For testing the dome I rolled my solder reel into it and it threw it across the desk and the dome didn't slow down, it also threw a cardboard box off by desk but only put a small hole it in. Currently the blades are blunt and it does more damage from shock rather than real damage. It will be fun seeing it in action against the other FBS (full body spinners).

 

Update

Pixiedust has changed quite a bit since last time, here are the pics first:

The feet were the first thing to change as the Lego gears kept skipping resulting in the feet getting locked up. I could have fixed it but turned Pixiedust into a plodbot rather than a true walker. You can see in the 2nd picture above the foot attached to the servo horn, it works ok but the Saturn S62s aren't really upto the job and I have managed to strip gears in the past. The bas of Pixiedust is one huge foot coated with Dycem which makes it hard for an opponent to push it around.

One of the issues is when Pixiedust walks it rocks backwards and forwards, this means the blades can never be made to be near the ground. The way they are bent means that they could be quite a way in the air allowing an opponent to get underneath. A 2nd set of smaller blades were added pointing downwards which helped a bit. The blades were also changed from aluminium to steel but this was too soft so was replaced with titanium. The only downside is that titanium breaks when you try to bend it sharply.

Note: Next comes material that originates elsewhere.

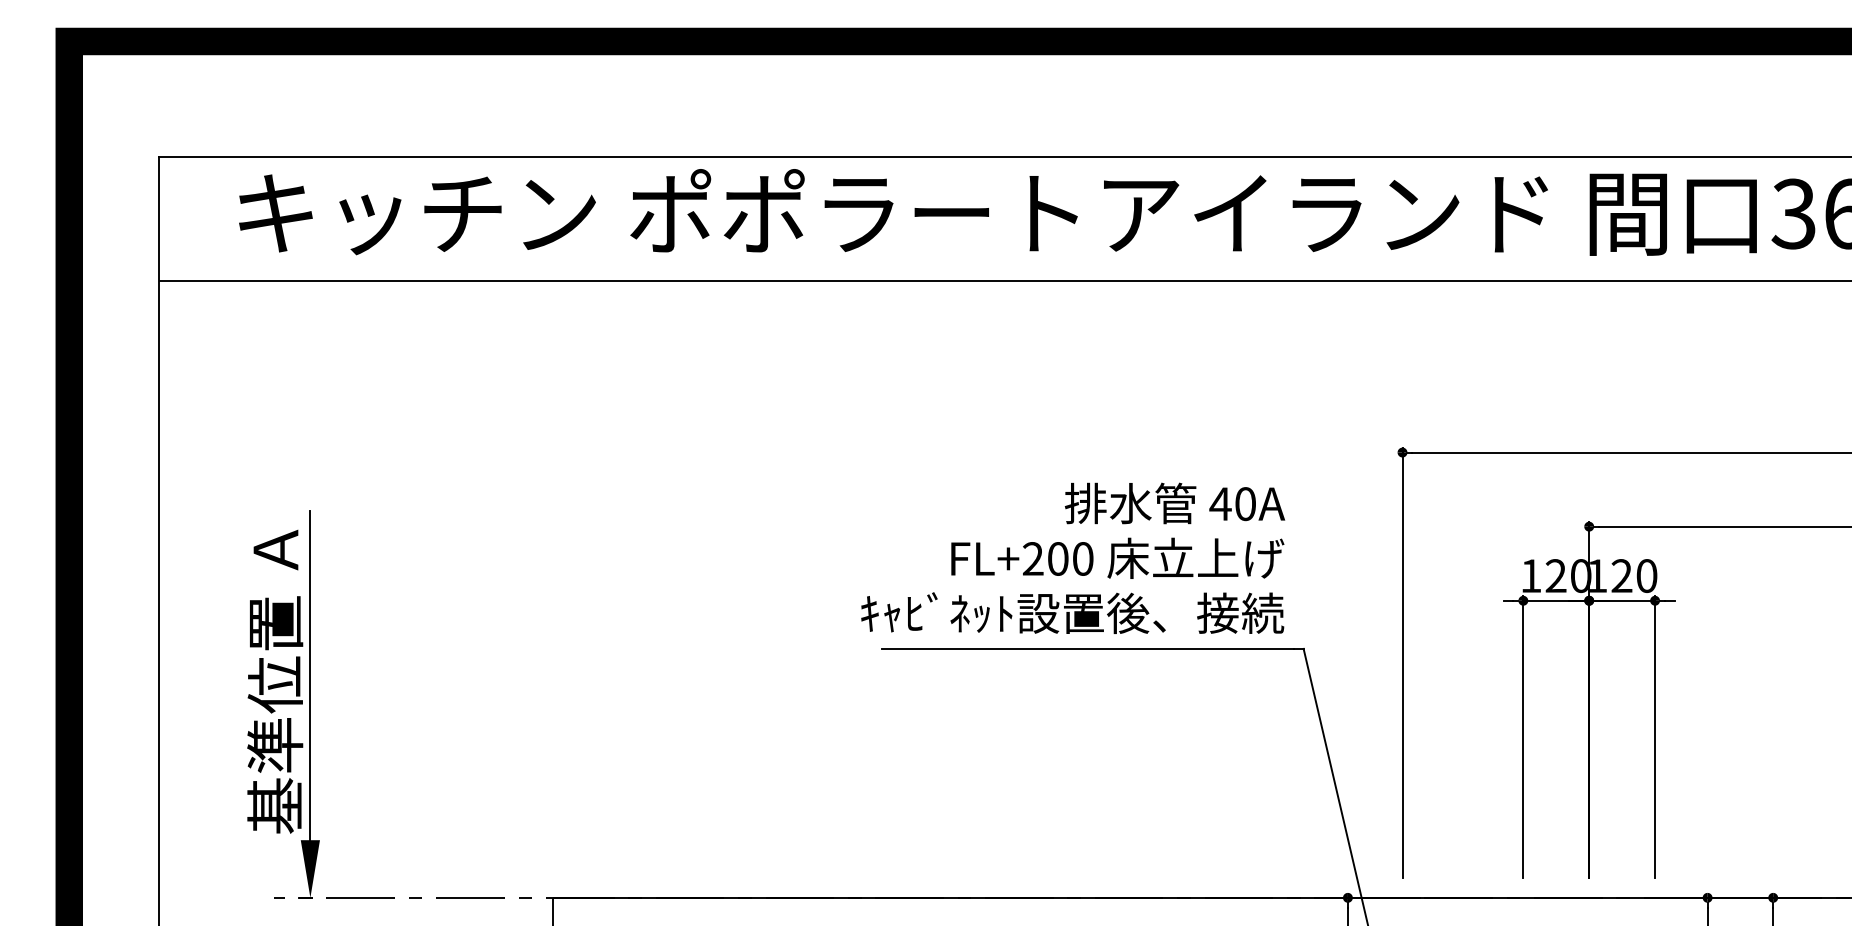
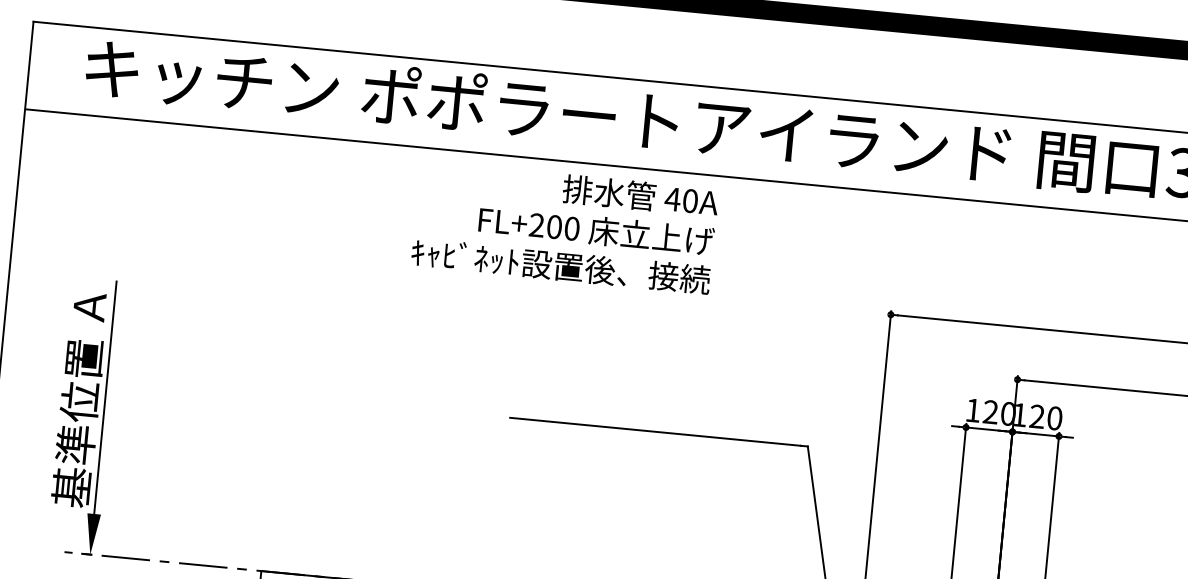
text: (1073, 557) -> (565, 227), moved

To reduce weight the 5g mixer was removed and now the Tx provides mixing facilities.

The dome itself was replaced when another ant got underneath it with a spinner and cracked it.

The Speed 280 motor was replaced with a tuned Team Orion motor which gave extra speed and power. In addition the NiMh batteries were replaced with high capacity 7.4V 640mAh Li-Poly batteries which only add to the destrutive power of Pixiedust.

Well almost. Since Pixiedust's first outing at AWS 10 antweights have become far more dangerous with brushless motors and some working at 11.1V Compared to my brushed motor at 7.4V Pixiedust is completely outclassed.